Isak is not beloved by his relatives. Marianne calls him an old egoist who is utterly ruthless and doesn’t care about anyone else than himself. She also claims that his son hates him. Thus, we early get a very negative view of a cold-hearted person. This is also emphasised, not too subtly, by the name. Is means ice in Swedish, and the writer admitted that was the reason he chose that name.

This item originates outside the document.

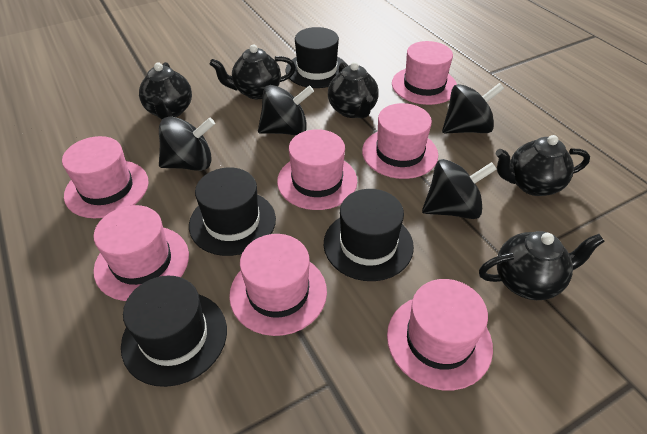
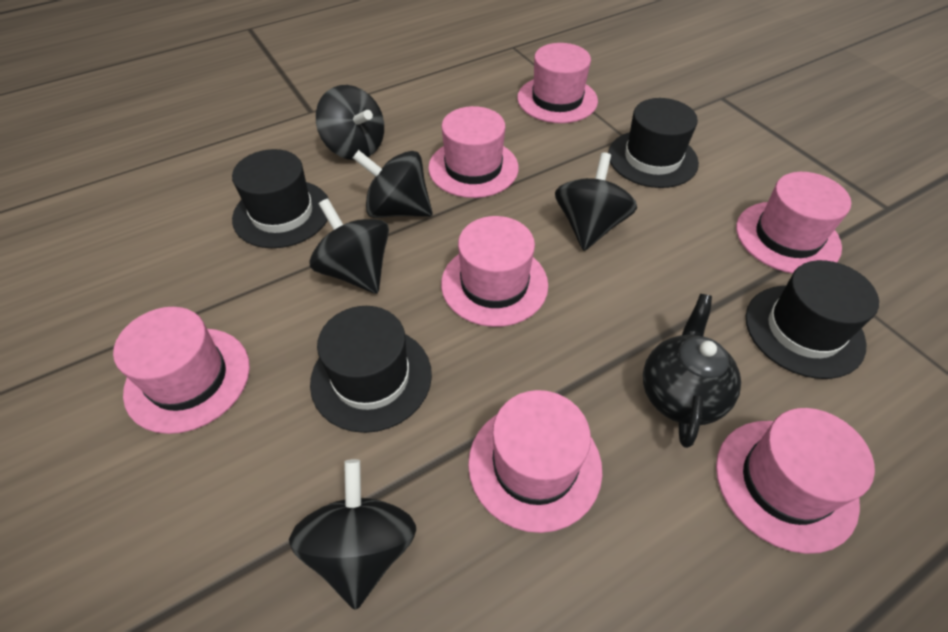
black spinning top: [159,117,215,171] [258,85,314,135] [422,159,497,219] [442,83,504,133] = 4 -> [289,459,416,610] [309,199,389,294] [316,85,384,160] [353,150,433,218] [555,153,637,251] = 5
black teapot: [139,62,192,119] [210,44,296,99] [328,62,379,118] [479,231,605,300] [496,135,590,196] = 5 -> [643,294,741,448] = 1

Borg (fortress) emanated from the fact that the doctor was difficult to get close to. It’s obvious that he can be quite cruel, considering his comments to Marianne on her marriage to his son.
However, this image of him is challenged when they stop for gas in Isak’s former hometown, Gränna. The gas attendant Henrik (a small role by the late, great Max von Sydow) won’t accept any payment for the gas, referring to what the doctor did for them and others in the neighbourhood. It doesn’t appear to be financial aid, but rather something human since Henrik stresses it can’t be paid “not even with gasoline.”
The film has inspired countless other films. The crudest example might be Woody Allen’s Another Woman (1987), which even begins with the sound of a clock, just like Wild Strawberries does. In my mind, the greatest film influenced by Bergman’s film is Providence (1977) by the aforementioned Alain Resnais.
Just like Isak Borg, Clive Langham (one of John Gielgud’s strongest performances) is 78 years old. He’s not a doctor but an artist, like so many of Bergman’s protagonists. Like Isak, Clive also has issues with his son Claude. Nightmarish visions haunt him constantly in David Mercer’s highly inventive script, where the truth of family members is also challenged.
Wild Strawberries is not technically perfect. Cinematographer Gunnar Fischer was never happy with the fact that back-projection had to be used for the car scenes due to Sjöström’s poor health. It could be argued, however, that it lends a suitable theatrical feeling to the film and that it also ties the work closer to another one of Bergman’s great influences: August Strindberg. He staged A Dream Play several times in the theatre, and reading Strindberg’s own statement about that work is an apt illustration of Wild Strawberries as well.
“Time and space do not exist. Upon an insignificant background of real-life events, the imagination spins and weaves new patterns; a blend of memories, experiences, pure inventions, absurdities and improvisation.” This introduction is also quoted near the end of Bergman’s last film for the cinema, Fanny and Alexander (1982).
Anchored by Sjöström’s towering performance, most memorably in the last scene, Wild Strawberries remains one of Bergman’s most beloved works, and deservedly so.